### What the task requires
Extract the lines starting at the one containing "genus: Ardea" and ending at the one containing "class: Gastropoda", both included, and reproduce them verbatim.

### Given data
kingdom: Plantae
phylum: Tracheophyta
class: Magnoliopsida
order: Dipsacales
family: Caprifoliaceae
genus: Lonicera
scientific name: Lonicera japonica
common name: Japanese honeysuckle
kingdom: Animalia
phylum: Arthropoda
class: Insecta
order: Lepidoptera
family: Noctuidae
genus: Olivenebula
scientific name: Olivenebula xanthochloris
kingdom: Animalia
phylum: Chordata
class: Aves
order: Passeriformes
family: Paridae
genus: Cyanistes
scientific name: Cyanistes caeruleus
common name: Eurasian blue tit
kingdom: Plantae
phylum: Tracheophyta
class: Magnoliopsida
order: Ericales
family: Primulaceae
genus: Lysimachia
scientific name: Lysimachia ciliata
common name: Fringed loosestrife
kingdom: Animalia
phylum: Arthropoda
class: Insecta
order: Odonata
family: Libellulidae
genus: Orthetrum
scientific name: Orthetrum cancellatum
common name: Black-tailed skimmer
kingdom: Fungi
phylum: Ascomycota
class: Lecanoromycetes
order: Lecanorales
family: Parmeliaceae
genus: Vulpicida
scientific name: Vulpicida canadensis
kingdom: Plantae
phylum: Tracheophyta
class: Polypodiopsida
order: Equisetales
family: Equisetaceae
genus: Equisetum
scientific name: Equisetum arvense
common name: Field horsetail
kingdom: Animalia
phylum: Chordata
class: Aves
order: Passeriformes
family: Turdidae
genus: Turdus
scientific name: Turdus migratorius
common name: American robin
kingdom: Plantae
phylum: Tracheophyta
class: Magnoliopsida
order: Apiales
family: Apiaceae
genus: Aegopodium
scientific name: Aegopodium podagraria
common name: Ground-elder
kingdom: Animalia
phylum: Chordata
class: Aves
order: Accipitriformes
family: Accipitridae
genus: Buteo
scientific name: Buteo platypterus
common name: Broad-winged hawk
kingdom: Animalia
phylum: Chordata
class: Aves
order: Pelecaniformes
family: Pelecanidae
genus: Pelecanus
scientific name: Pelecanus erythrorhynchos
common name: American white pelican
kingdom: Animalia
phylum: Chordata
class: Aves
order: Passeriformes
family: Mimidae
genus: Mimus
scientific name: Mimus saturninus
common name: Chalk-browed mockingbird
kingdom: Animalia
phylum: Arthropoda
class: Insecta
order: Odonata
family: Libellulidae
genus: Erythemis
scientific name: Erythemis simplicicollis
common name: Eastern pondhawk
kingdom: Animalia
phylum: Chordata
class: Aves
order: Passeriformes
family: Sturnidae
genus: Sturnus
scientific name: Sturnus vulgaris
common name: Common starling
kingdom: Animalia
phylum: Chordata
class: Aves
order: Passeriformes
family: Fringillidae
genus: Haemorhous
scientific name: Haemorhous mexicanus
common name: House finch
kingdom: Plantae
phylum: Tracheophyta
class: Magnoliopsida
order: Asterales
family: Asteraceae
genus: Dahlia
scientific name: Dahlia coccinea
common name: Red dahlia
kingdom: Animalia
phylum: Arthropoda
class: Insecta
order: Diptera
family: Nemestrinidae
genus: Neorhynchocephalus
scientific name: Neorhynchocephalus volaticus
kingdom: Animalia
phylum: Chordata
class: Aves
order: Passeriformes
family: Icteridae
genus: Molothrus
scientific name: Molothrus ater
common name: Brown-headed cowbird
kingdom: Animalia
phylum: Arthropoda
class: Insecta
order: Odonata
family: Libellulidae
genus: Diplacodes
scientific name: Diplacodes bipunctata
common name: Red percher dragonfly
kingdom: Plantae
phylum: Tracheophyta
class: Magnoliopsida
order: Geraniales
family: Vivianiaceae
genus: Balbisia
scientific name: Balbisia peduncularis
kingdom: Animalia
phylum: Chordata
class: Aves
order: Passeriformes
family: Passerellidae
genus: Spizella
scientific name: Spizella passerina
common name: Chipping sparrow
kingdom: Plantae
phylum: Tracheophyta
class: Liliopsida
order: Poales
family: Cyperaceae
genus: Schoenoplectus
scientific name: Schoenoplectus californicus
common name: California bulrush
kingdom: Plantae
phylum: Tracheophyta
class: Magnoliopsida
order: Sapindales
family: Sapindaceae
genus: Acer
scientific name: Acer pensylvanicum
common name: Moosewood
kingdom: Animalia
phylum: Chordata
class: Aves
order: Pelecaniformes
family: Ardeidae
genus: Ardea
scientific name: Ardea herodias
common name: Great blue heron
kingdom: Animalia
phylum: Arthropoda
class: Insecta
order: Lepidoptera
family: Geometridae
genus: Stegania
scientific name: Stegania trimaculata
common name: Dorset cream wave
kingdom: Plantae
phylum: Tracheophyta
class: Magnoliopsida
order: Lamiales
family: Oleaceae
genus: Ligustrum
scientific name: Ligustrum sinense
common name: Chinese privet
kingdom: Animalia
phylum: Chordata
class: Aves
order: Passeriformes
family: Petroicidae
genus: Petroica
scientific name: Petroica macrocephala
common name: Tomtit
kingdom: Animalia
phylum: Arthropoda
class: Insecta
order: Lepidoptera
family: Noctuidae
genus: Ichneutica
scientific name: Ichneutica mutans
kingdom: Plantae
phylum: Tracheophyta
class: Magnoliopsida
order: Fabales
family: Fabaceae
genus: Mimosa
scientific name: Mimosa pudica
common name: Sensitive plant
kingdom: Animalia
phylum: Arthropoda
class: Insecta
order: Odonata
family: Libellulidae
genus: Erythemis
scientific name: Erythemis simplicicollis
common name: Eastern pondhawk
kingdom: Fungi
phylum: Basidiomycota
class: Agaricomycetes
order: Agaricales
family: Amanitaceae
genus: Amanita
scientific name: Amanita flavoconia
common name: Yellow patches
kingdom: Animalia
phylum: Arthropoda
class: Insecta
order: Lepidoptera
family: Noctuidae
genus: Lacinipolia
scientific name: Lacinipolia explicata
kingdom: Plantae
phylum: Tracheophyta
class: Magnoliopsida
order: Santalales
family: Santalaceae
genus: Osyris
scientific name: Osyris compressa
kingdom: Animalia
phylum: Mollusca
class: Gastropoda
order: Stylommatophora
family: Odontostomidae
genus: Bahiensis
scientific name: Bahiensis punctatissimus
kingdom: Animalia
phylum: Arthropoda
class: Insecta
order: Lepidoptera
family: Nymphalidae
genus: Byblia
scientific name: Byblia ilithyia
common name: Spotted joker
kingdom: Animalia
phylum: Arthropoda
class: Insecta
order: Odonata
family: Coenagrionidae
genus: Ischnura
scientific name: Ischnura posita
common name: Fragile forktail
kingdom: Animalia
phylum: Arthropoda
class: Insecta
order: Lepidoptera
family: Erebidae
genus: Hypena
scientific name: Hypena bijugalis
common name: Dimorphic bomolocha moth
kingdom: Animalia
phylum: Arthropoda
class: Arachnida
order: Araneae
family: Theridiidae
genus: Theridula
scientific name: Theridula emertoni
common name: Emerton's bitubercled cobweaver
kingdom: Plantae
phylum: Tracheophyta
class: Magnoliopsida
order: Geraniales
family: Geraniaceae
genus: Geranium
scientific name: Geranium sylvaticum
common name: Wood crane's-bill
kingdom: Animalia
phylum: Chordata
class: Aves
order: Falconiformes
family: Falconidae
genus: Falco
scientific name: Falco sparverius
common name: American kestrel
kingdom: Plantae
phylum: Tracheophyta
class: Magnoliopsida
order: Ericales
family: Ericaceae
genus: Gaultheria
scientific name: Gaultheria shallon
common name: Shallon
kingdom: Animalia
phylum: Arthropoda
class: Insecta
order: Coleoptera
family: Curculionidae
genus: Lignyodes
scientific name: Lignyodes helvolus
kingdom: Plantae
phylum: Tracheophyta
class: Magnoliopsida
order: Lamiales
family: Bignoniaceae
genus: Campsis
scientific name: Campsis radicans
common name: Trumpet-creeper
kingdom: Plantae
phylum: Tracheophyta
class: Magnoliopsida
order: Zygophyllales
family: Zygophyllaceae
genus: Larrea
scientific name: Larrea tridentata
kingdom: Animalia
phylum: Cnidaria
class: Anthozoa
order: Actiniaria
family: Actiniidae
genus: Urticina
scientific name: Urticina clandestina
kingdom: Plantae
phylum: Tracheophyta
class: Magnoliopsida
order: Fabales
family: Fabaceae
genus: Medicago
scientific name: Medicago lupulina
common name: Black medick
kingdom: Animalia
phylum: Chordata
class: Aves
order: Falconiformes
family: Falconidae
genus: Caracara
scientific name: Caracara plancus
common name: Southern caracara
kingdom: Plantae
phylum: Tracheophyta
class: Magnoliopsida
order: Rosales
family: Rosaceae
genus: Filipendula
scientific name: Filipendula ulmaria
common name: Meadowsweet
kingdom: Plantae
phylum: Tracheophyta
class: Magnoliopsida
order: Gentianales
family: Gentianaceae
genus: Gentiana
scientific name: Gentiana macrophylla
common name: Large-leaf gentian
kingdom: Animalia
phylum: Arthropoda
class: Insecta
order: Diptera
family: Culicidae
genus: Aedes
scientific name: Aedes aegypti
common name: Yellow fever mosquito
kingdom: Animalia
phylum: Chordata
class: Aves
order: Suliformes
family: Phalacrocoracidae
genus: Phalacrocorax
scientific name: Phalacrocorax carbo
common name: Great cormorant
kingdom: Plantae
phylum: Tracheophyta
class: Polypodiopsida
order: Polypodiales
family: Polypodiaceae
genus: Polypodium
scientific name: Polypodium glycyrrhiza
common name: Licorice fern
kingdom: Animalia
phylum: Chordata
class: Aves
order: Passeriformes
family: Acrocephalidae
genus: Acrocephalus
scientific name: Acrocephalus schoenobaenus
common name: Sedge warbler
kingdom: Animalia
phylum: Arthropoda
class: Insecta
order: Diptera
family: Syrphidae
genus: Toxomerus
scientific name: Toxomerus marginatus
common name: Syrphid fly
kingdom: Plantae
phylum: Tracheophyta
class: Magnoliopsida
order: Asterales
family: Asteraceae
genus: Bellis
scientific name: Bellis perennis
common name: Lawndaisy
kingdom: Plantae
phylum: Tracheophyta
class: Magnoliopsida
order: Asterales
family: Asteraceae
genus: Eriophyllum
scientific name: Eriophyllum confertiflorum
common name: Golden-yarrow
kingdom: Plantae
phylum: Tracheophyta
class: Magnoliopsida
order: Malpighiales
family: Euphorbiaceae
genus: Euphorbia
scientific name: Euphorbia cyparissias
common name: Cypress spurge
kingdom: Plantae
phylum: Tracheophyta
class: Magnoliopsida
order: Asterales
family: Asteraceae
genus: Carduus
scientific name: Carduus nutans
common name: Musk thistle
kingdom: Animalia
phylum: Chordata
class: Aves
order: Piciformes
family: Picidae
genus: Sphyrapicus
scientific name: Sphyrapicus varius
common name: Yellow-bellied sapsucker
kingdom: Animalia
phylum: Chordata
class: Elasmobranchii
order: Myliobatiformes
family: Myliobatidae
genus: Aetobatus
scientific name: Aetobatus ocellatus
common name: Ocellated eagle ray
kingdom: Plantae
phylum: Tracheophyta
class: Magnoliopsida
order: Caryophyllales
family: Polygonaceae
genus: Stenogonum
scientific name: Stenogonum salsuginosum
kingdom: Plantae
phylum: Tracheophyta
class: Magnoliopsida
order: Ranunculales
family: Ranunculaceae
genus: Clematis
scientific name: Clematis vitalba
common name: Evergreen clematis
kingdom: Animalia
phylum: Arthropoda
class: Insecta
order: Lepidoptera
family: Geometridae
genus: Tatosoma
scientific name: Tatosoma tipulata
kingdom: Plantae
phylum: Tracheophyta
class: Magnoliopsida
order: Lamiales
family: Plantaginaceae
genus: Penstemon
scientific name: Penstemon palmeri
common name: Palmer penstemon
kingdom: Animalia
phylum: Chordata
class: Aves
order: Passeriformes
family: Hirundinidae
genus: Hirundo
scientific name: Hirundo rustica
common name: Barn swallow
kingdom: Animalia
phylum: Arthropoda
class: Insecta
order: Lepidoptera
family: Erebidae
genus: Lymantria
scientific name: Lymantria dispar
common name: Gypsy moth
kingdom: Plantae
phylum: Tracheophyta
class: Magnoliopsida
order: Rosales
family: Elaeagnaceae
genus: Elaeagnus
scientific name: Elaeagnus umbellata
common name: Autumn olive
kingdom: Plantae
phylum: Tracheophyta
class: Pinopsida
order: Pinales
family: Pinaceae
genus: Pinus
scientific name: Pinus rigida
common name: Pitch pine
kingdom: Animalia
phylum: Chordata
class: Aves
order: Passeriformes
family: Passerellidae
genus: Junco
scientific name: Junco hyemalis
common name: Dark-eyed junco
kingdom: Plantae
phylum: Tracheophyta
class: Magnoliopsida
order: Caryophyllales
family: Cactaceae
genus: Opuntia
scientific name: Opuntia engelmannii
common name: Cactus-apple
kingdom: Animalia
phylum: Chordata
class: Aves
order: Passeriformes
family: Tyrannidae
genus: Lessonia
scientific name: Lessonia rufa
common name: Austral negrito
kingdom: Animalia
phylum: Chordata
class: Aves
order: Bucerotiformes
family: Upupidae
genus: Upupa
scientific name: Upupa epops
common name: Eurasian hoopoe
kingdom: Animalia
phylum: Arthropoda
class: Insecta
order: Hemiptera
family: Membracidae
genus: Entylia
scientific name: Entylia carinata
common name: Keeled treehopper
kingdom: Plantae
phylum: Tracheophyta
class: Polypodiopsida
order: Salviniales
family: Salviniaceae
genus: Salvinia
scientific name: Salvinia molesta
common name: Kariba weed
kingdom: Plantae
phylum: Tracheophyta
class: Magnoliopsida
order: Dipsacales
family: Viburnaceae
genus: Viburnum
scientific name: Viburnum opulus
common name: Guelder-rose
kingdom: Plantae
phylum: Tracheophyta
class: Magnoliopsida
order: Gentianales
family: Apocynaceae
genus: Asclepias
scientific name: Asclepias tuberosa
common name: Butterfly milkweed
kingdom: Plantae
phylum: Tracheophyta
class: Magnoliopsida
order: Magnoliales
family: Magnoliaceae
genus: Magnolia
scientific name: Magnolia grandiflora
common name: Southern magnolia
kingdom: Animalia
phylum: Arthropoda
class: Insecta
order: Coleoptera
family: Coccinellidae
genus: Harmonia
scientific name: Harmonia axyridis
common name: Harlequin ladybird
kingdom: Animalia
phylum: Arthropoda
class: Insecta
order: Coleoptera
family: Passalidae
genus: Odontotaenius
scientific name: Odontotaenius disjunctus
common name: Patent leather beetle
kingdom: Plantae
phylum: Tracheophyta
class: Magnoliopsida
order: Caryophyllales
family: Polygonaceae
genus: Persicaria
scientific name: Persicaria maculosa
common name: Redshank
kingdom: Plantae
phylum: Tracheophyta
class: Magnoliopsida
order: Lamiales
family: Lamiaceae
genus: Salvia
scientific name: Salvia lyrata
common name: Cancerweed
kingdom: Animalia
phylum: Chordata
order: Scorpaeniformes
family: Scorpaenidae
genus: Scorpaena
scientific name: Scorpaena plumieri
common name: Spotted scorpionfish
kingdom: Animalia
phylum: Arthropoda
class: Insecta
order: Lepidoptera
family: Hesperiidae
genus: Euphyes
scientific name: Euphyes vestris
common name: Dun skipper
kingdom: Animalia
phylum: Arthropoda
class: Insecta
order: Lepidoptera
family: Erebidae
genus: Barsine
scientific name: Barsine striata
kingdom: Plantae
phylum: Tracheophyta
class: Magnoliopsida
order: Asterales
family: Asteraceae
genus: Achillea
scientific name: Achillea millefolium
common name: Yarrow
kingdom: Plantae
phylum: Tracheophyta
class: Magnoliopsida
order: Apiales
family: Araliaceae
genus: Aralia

### Complete answer
genus: Ardea
scientific name: Ardea herodias
common name: Great blue heron
kingdom: Animalia
phylum: Arthropoda
class: Insecta
order: Lepidoptera
family: Geometridae
genus: Stegania
scientific name: Stegania trimaculata
common name: Dorset cream wave
kingdom: Plantae
phylum: Tracheophyta
class: Magnoliopsida
order: Lamiales
family: Oleaceae
genus: Ligustrum
scientific name: Ligustrum sinense
common name: Chinese privet
kingdom: Animalia
phylum: Chordata
class: Aves
order: Passeriformes
family: Petroicidae
genus: Petroica
scientific name: Petroica macrocephala
common name: Tomtit
kingdom: Animalia
phylum: Arthropoda
class: Insecta
order: Lepidoptera
family: Noctuidae
genus: Ichneutica
scientific name: Ichneutica mutans
kingdom: Plantae
phylum: Tracheophyta
class: Magnoliopsida
order: Fabales
family: Fabaceae
genus: Mimosa
scientific name: Mimosa pudica
common name: Sensitive plant
kingdom: Animalia
phylum: Arthropoda
class: Insecta
order: Odonata
family: Libellulidae
genus: Erythemis
scientific name: Erythemis simplicicollis
common name: Eastern pondhawk
kingdom: Fungi
phylum: Basidiomycota
class: Agaricomycetes
order: Agaricales
family: Amanitaceae
genus: Amanita
scientific name: Amanita flavoconia
common name: Yellow patches
kingdom: Animalia
phylum: Arthropoda
class: Insecta
order: Lepidoptera
family: Noctuidae
genus: Lacinipolia
scientific name: Lacinipolia explicata
kingdom: Plantae
phylum: Tracheophyta
class: Magnoliopsida
order: Santalales
family: Santalaceae
genus: Osyris
scientific name: Osyris compressa
kingdom: Animalia
phylum: Mollusca
class: Gastropoda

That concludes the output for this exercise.